Task to complete
The output is the lines below from the one with "focal_mm: 44" through the one with "f_number: 1.78", both included, printed exactly and with no other line.

Optical and exposure parameters
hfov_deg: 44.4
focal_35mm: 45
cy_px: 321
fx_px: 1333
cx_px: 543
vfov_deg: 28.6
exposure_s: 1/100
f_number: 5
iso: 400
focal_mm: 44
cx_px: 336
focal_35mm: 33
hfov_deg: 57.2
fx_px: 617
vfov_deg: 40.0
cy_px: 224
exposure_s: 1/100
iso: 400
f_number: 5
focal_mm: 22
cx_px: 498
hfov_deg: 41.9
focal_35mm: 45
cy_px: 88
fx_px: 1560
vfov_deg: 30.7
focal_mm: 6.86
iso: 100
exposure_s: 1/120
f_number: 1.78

...

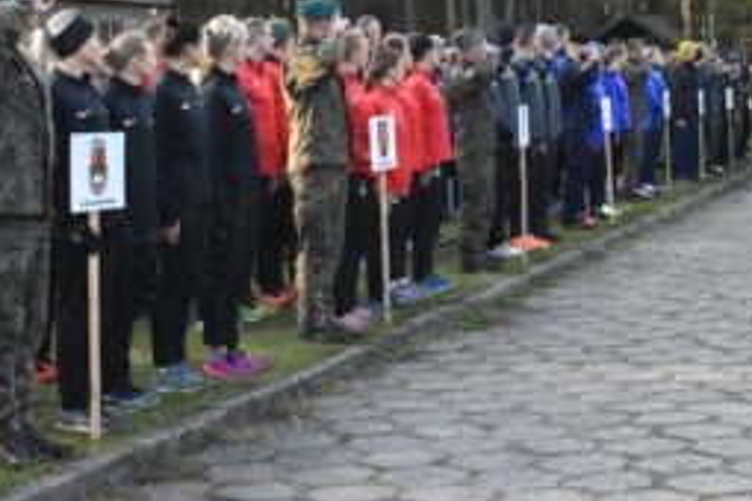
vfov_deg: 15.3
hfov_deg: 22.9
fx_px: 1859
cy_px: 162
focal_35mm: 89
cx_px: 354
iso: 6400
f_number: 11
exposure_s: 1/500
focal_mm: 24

Solution for this problem
focal_mm: 44
cx_px: 336
focal_35mm: 33
hfov_deg: 57.2
fx_px: 617
vfov_deg: 40.0
cy_px: 224
exposure_s: 1/100
iso: 400
f_number: 5
focal_mm: 22
cx_px: 498
hfov_deg: 41.9
focal_35mm: 45
cy_px: 88
fx_px: 1560
vfov_deg: 30.7
focal_mm: 6.86
iso: 100
exposure_s: 1/120
f_number: 1.78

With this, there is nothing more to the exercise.